Mas é no campo político que Beau DeMayo extrai o melhor de X-Men ’97. Afinal, é impossível desvencilhar os mutantes das questões que permeiam a sociedade. Supremacia branca, racismo, sexualidade, aceitar o que é diferente dos padrões estabelecidos. Tudo isso é debatido nos mais diversos níveis. Como por exemplo o medo do Mancha Solar em revelar a verdade para a família e o comportamento das pessoas quando isso ocorre. Pode parecer datado e repetitivo, mas basta uma rápida busca nas mídias sociais para perceber que esse tipo de assunto nunca perde a relevância.

Chegamos então ao histórico embate entre Charles Xavier e Magneto. Depois de tantas versões em diferentes mídias, a animação consegue manter esse clássico conflito ainda relevante. Especialmente pela maneira como o vilão – para alguns um salvador – é trabalhado por toda a temporada. “Magneto está certo” era a frase que mais surgia nos comentários da internet. Novamente é um mérito do texto que guia o personagem pelas mais variadas nuances de sua ideologia. Já Xavier, de fora dos principais acontecimentos da temporada, é um coadjuvante que surge para equilibrar a balança argumentativa. As cenas protagonizadas pela dupla no último episódio estão entre os pontos altos da temporada.

Infelizmente, a principal ameaça da trama não funciona tão bem assim.
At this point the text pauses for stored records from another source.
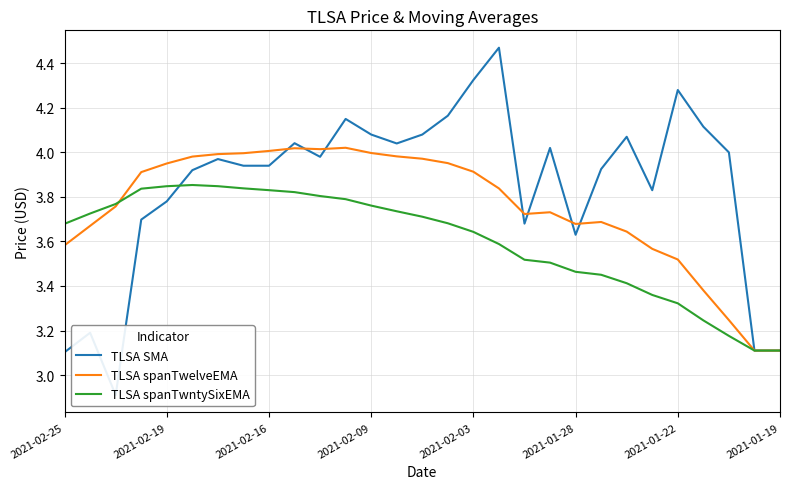

What is the lowest value of the TLSA spanTwntySixEMA series?

3.1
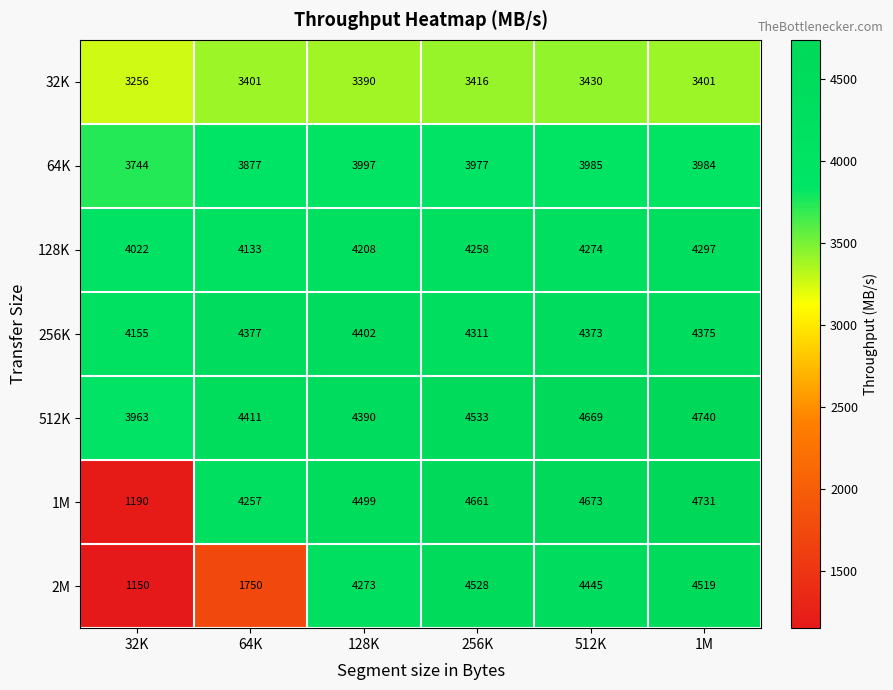

What is the sum of the 2M values at 128K and 256K?

8801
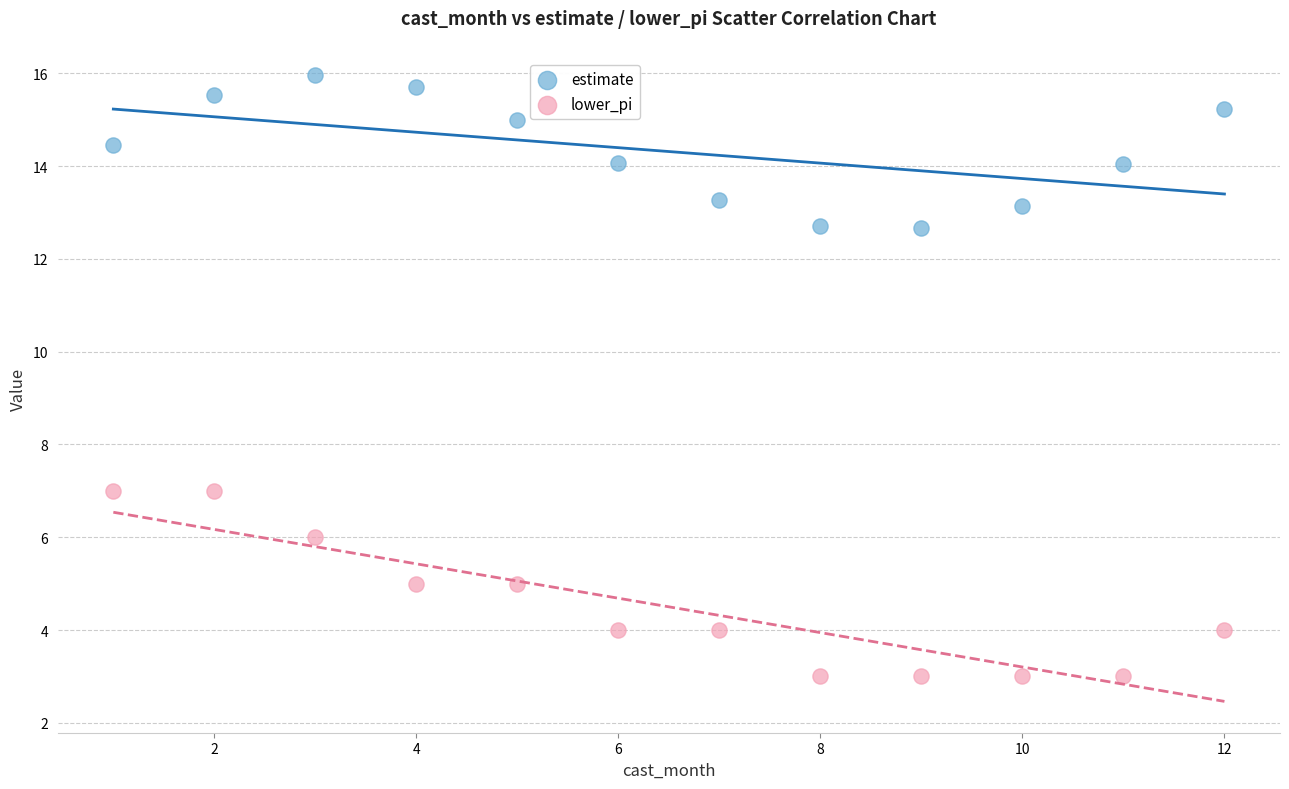

Which series reaches the minimum Y coordinate?

lower_pi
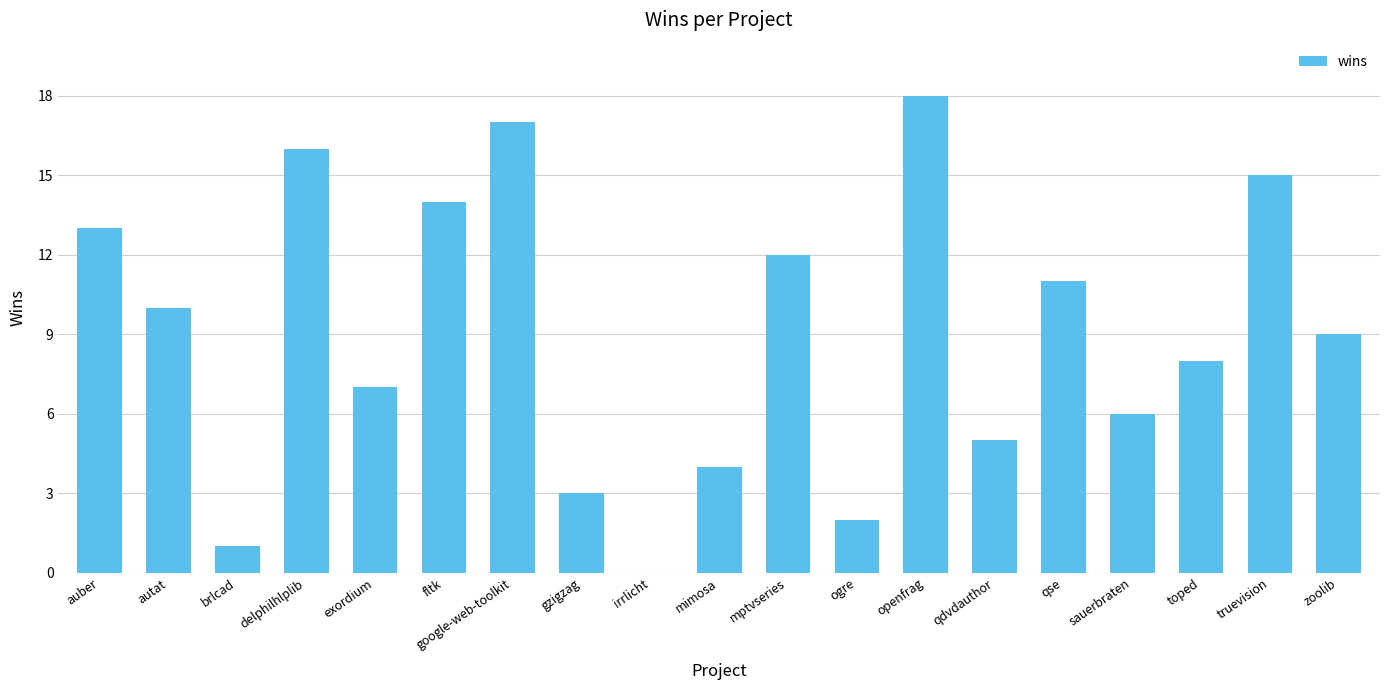

Count the number of categories in the chart.

19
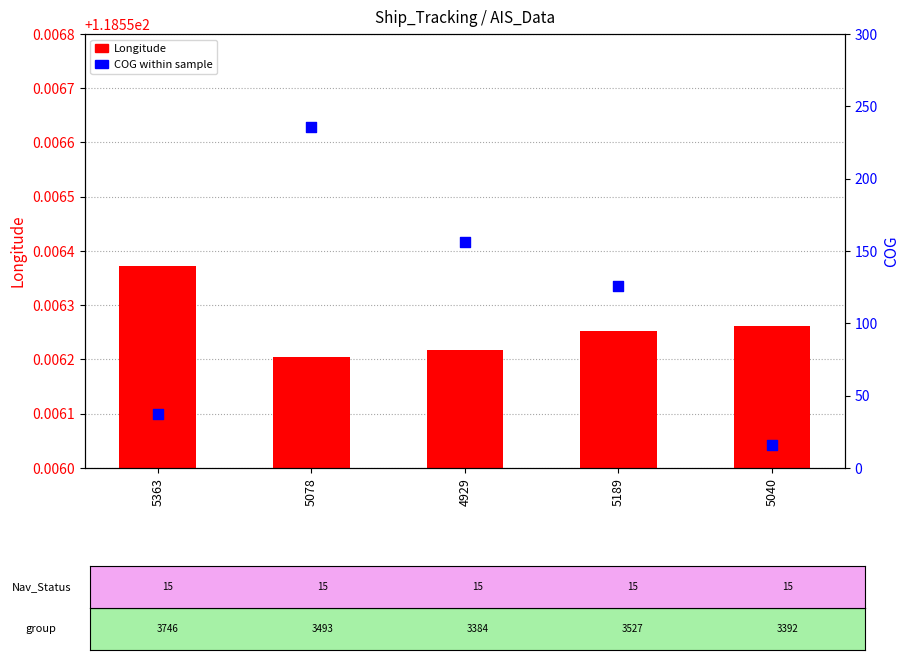

Which series reaches the maximum Y coordinate?

COG (percentile)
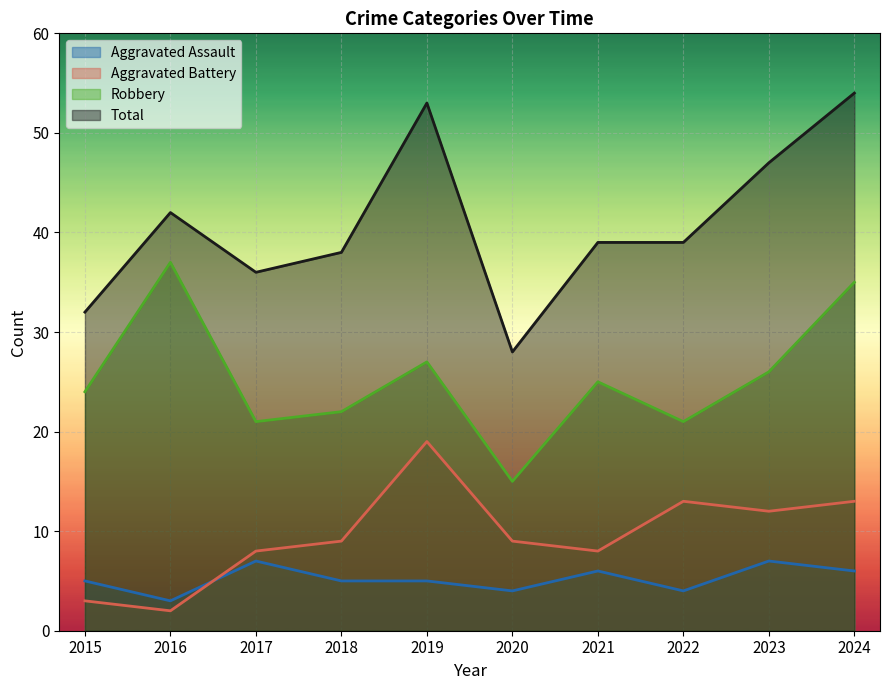

At how many categories does at least one series exceed 29?

9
Bastion pode representar um obstáculo físico e ameaçador para os heróis, mas seu desenvolvimento acaba sacrificado diante de todos os pontos que mencionei mais acima. Por mais que não fosse essa a ideia principal, o vilão soa mais como um chefe de fase que muda de forma sempre que é derrotado. E sim, ele causou dor e desespero aos X-Men, mas a curta duração dos episódios impediu que o responsável pelo massacre de Genosha ganhasse um maior aprofundamento. Embora seus momentos de discurso mereçam destaque.

No fim, X-Men ’97 entende o que forma uma boa história de super-heróis e entrega ao público tanto o que ele queria ver quanto  o que ele precisava consumir. Mantendo os discursos e dramas dos mutantes mais atuais do que nunca, a animação vai muito além do que qualquer roteirista ou executivo poderia imaginar. Se o mundo parecia disposto a abrir mão das adaptações de quadrinhos, agora parece existir novamente um fio de esperança. Vejamos se isso servirá para o bem ou para o mal.